_SUPPLIED MATERIAL_
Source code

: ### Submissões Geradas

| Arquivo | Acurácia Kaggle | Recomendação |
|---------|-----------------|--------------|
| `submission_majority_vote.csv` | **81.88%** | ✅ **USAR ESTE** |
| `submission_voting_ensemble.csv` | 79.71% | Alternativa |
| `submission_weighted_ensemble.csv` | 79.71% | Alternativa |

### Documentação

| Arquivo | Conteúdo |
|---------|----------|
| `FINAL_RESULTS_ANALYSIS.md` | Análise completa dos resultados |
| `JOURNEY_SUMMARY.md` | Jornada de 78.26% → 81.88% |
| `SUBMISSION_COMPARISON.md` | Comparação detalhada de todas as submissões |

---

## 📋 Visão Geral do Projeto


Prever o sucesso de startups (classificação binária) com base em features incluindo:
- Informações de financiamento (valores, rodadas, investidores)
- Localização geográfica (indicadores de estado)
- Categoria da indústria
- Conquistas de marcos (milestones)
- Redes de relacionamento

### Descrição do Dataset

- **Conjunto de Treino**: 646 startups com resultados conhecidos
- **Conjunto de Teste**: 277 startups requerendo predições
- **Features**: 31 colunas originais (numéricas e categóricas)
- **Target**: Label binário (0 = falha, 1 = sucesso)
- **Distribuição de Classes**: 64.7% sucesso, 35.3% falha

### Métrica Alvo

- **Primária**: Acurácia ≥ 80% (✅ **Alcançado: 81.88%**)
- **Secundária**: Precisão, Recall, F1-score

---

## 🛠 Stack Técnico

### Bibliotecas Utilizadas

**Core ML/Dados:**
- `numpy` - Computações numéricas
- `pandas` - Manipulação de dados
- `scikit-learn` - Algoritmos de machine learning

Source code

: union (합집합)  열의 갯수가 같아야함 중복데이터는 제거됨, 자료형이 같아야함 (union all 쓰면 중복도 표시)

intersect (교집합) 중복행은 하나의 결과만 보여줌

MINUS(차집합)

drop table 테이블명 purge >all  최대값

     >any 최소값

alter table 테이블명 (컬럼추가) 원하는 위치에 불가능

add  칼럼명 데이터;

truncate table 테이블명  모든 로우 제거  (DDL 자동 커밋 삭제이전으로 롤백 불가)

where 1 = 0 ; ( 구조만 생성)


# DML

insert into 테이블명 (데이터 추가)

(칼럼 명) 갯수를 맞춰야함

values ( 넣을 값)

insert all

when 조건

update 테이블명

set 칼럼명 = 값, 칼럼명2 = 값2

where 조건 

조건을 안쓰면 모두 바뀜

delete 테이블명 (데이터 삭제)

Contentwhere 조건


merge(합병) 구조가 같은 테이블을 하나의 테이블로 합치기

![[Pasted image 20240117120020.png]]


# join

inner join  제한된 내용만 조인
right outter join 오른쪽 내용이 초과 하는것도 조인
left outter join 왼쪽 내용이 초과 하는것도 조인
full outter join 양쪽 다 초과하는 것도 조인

_ACTIVITY_
Each entry must appear again in the answer exactly as written.

_SOLUTION_
Source code

: ### Submissões Geradas

| Arquivo | Acurácia Kaggle | Recomendação |
|---------|-----------------|--------------|
| `submission_majority_vote.csv` | **81.88%** | ✅ **USAR ESTE** |
| `submission_voting_ensemble.csv` | 79.71% | Alternativa |
| `submission_weighted_ensemble.csv` | 79.71% | Alternativa |

### Documentação

| Arquivo | Conteúdo |
|---------|----------|
| `FINAL_RESULTS_ANALYSIS.md` | Análise completa dos resultados |
| `JOURNEY_SUMMARY.md` | Jornada de 78.26% → 81.88% |
| `SUBMISSION_COMPARISON.md` | Comparação detalhada de todas as submissões |

---

## 📋 Visão Geral do Projeto


Prever o sucesso de startups (classificação binária) com base em features incluindo:
- Informações de financiamento (valores, rodadas, investidores)
- Localização geográfica (indicadores de estado)
- Categoria da indústria
- Conquistas de marcos (milestones)
- Redes de relacionamento

### Descrição do Dataset

- **Conjunto de Treino**: 646 startups com resultados conhecidos
- **Conjunto de Teste**: 277 startups requerendo predições
- **Features**: 31 colunas originais (numéricas e categóricas)
- **Target**: Label binário (0 = falha, 1 = sucesso)
- **Distribuição de Classes**: 64.7% sucesso, 35.3% falha

### Métrica Alvo

- **Primária**: Acurácia ≥ 80% (✅ **Alcançado: 81.88%**)
- **Secundária**: Precisão, Recall, F1-score

---

## 🛠 Stack Técnico

### Bibliotecas Utilizadas

**Core ML/Dados:**
- `numpy` - Computações numéricas
- `pandas` - Manipulação de dados
- `scikit-learn` - Algoritmos de machine learning

Source code

: union (합집합)  열의 갯수가 같아야함 중복데이터는 제거됨, 자료형이 같아야함 (union all 쓰면 중복도 표시)

intersect (교집합) 중복행은 하나의 결과만 보여줌

MINUS(차집합)

drop table 테이블명 purge >all  최대값

     >any 최소값

alter table 테이블명 (컬럼추가) 원하는 위치에 불가능

add  칼럼명 데이터;

truncate table 테이블명  모든 로우 제거  (DDL 자동 커밋 삭제이전으로 롤백 불가)

where 1 = 0 ; ( 구조만 생성)


# DML

insert into 테이블명 (데이터 추가)

(칼럼 명) 갯수를 맞춰야함

values ( 넣을 값)

insert all

when 조건

update 테이블명

set 칼럼명 = 값, 칼럼명2 = 값2

where 조건 

조건을 안쓰면 모두 바뀜

delete 테이블명 (데이터 삭제)

Contentwhere 조건


merge(합병) 구조가 같은 테이블을 하나의 테이블로 합치기

![[Pasted image 20240117120020.png]]


# join

inner join  제한된 내용만 조인
right outter join 오른쪽 내용이 초과 하는것도 조인
left outter join 왼쪽 내용이 초과 하는것도 조인
full outter join 양쪽 다 초과하는 것도 조인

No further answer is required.